St. Roch

By Augustus J. C. Hare

[12]

Englishmen are often specially imprest with Paris as a city of contrasts, because one side of the principal line of hotels frequented by our countrymen looks down upon the broad, luxurious Rue de Rivoli, all modern gaiety and radiance, while the other side of their courtyards open upon the busy working Rue St. Honore, lined by the tall, many-windowed houses which have witnessed so many revolutions. They have all the picturesqueness of innumerable balconies, high, slated roofs, with dormer windows, window-boxes full of carnations and bright with crimson flowers through the summer, and they overlook an ever-changing crowd, in great part composed of men in blouses and women in white aprons and caps.

Ever since the fourteenth century the Rue St. Honore has been one of the busiest streets in Paris. It was the gate leading into this street which was attacked by Jeanne d'Arc in 1429. It was the fact that the Cardinal de Bourbon and the Due de Guise had been seen walking together at the Porte St. Honore that was said to have turned half the moustache of Henri of Navarre suddenly white, from a presentiment of the crime which has become known as the Massacre of St. Bartholomew. Here, in 1648, the barricade was raised which gave the signal for all the troubles of the Fronde. It was at No 3--then called L'Auberge des Trois Pigeons--that Ravaillac was lodging when he was waiting to murder Henry IV.; here the first gun was fired in the Revolution of July, 1830, which overturned Charles X.; and here, in the Revolution of 1848, a bloody combat took place between the insurgents and the military.
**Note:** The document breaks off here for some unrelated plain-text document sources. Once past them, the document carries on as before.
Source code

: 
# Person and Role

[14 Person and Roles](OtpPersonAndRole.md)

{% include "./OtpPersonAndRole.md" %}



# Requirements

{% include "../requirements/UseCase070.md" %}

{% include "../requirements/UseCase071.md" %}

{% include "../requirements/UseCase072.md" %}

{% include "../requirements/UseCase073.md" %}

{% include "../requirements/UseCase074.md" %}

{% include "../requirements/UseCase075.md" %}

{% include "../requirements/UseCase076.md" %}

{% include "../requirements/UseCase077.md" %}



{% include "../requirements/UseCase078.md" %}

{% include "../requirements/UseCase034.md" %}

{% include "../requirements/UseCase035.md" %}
Throughout this street, as Marie Antoinette was first entering Paris, the poissardes brought her bouquets, singing:

"La rose est la reine des fleurs.
Antoinette est la reine des coeurs."

("The rose is the queen of flowers, Antoinette is the queen of hearts") and here, as she was being taken to the scaffold, they crowded round her execution-cart and shouted:

"Madame Veto avait promis
De faire egorger tout Paris,
Mais son coup a manque
Grace a nos canonniers;
Dansons la carmagnole
    Au bruit du son
    Du canon!"

("Madame Veto had promised to have the throat cut of all Paris, but her attempt failed, thanks to our gunners. Let us dance the carmagnole to the music of the cannon's roar!")

Turning east toward Old Paris, we pass, on the right of the Rue St. Honore, the Church of St. Roch, of which Louis XIV. laid the foundation- stone in 1633, replacing a chapel built on the site of the Hotel Gaillon. The church was only finished, from designs of Robert de Cotte, in 1740. The flight of steps which leads to the entrance has many associations.

"Before St. Roch," says De Goncourt, "the tumbrel in which was Marie Antoinette, stopt in the midst of howling and hooting. A thousand insults were hurled from the steps of the church as it were with one voice, saluting with filth their queen about to die. She, however, serene and majestic, pardoned the insults by disregarding them." It was from these steps, in front of which an open space then extended to the Tuileries gardens, that Bonaparte ordered the first cannon to be fired upon the royalists who rose against the National Convention, and thus prevented a counter-revolution. Traces of this cannonade of 13 Vendemiaire are still to be seen at the angle of the church and the Rue Neuve St. Roch.